Task directions: Please continue the article on desktop 3D printing and industrial filaments, starting right after its last sentence.

Document text:
——————
Welcome to the Desktop 3D Printing Evolution, Part 4: The Factory of the Future (or Luvocom 3F PPS CF 9938)

Previously in this series, we’ve discussed major companies entering the market, the power of compounding, competitive dynamics within the industry, and materials tailored for specific applications. Now, we examine how producing goods for $5 a kilo could transform our fortunes.

The Factory of the Future 

We all know 3D printing involves little to no stock. We all know it enables the creation of unique items in a largely automated way. We all know it allows for quick scaling, reduces fashion risk, and speeds up time to market. Yet, what are we doing with this knowledge? Making hip implants. We’re not targeting the fickle consumer. We’re not producing items that fluctuate in demand. We couldn’t capitalize on trends like fidget spinners when they were all the rage. But now, we have the capability to produce items that are transient, adaptable, and part of the fast-fashion ecosystem across various industries. This may not be a rocket engine, but it represents a massive market nonetheless.

The Case of  Luvocom 3F PPS CF 9938 BK Filament.

A PPS CF Manifold example made on a Bambu Labs Machine. Image Courtesy of 3D4makers

The next frontier lies in higher-performance materials for desktop 3D printers. Surprisingly, the often-dismissed PLA has met the standards of many industrial users, resulting in countless parts made from it. Today, many industrial users have transitioned to PETG and other materials. One of my personal favorites is ASA—a relatively easy-to-print material that offers excellent weather resistance and toughness at an affordable cost.

Polymers are incredibly versatile and can be tailored to fit specific use cases. Large companies mass-produce base materials at low costs. Compounders then refine these materials to meet specific applications, while filament manufacturers ensure they are printable and function well as filaments. Kimya exemplified this by creating application-specific and niche industrial filaments before stepping away from the market. DSM unlocked significant potential through industry collaborations but ultimately withdrew, as did Clariant. Sometimes the best strategies are evident but challenging to execute effectively.
——————
Dataset content:

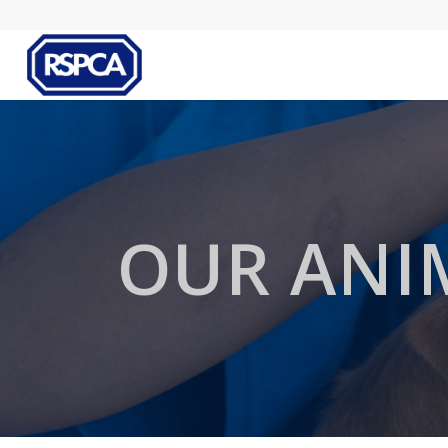
OUR ANI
——————
Solved exercise:
Industry players like Somos have long collaborated on specialized materials for wind tunnel models and molding applications. 3D Systems developed materials for casting and thermoforming, while Stratasys pioneered PEKK for the space industry and shifted substantial quantities of Ultem into aerospace. This focus on application-driven material development has been an unsung hero of the 3D printing industry.

The collaboration among polymer scientists, mechanical engineers, and 3D printer OEMs has been pivotal in advancing the field. To truly appreciate this progress, let’s examine one material in detail.

 Luvocom 3F PPS CF 9938 BK Filament.

Luvocom, a brand of Lehmann & Voss, represents a significant player in polymer innovation for 3D printing. Lehmann, a polymer company with early breakthroughs, developed TPU materials for powder bed fusion and alternatives to PA12 from Arkema and Evonik. Agile and focused, the company excels at crafting materials for promising niches and often reaches the market faster than larger competitors.

In parallel, 3D4Makers, a small Dutch filament manufacturer, has established itself as a leader in producing some of the highest-quality and most challenging filament materials in the world. This company has concentrated for years on PEEK, other PAEK materials, filled grades, and industrial applications. While others explored trendy colors and scented filaments, 3D4Makers tackled the challenge of making the seemingly impossible achievable.

Arkema and Solvay also pursued advanced material development, with varying degrees of success. However, 3D4Makers has consistently excelled at identifying and meeting specific needs, turning focused innovation into its hallmark.

The Luvocom 3F PPS CF 9938 BK Filament, a Lehmann-derived material, originates from feedstock supplied by another vendor. It isn’t an ideal material—because no ideal plastic exists—but it exemplifies how the tiered process of plastic production, from monomer manufacture to compounding and filament creation, delivers a fit-for-purpose material with a favorable price-to-performance ratio for specific markets.

The proliferation of plastic waste isn’t due to plastic being inherently evil. Rather, it reflects the unparalleled versatility and cost-effectiveness of plastic, meeting diverse performance and cost requirements across numerous applications and industries. If we define “good” as the ability to meet these targets effectively, no other material comes close.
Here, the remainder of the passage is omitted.